À l’extension du lot des paysans, telle que la désireraient certains publicistes qui semblent réclamer de nouvelles lois agraires, il y a un autre obstacle ; c’est qu’en beaucoup de provinces, et précisément dans les plus riches, dans presque toute la zone du tchernoziom en culture régulière, il n’y a matériellement pas assez de terre pour constituer, à chaque paysan, ce que des publicistes de Pétersbourg appellent un lot normal, et naturellement il y en aura encore moins dans vingt ans. Un tel desideratum se heurte à une impossibilité physique, qui défierait toutes les lois agraires du monde[1].

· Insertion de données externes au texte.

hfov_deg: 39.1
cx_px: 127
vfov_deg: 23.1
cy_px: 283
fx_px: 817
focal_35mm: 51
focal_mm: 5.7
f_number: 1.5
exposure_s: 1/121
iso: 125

En réalité, dans leurs spéculations sur les dimensions du nadêl des paysans, beaucoup d’écrivains russes partent à leur insu d’un principe, chez eux trop facilement admis comme un axiome, c’est qu’avec la propriété collective, rien de plus aisé que d’assurer à chacun l’aisance et le bien-être. Au premier abord cela semble seulement une affaire de répartition, on oublie que la propriété commune n’accroît ni l’étendue, ni la fécondité du sol ; on oublie que le capital et la science peuvent seuls arracher à la terre tout ce que la terre peut rendre.

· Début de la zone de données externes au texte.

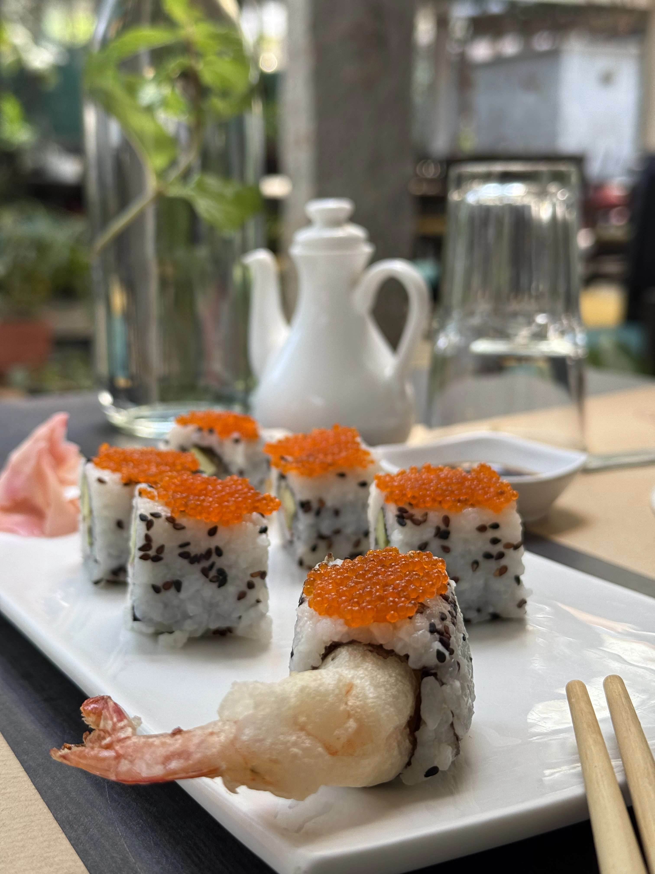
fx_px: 1211
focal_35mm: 48
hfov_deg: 30.3
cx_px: 328
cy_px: 437
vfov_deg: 39.7
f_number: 1.78
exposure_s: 1/458
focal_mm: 6.76
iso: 80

  1. Cette vérité me semble avoir été démontrée par M. D. F. Samarine dans l’organe slavophile de Moscou, la Rouss de M. Aksakof (nov. 1880, cf. le no 12, 31 janv. 1881). M. Ianson, dans le journal l’Ordre (Poriadok), et dans la nouvelle édition de son Opyt, etc. (1881), s’est lui-même défendu d’avoir prétendu fixer, pour les lots du paysan, un minimum normal absolu.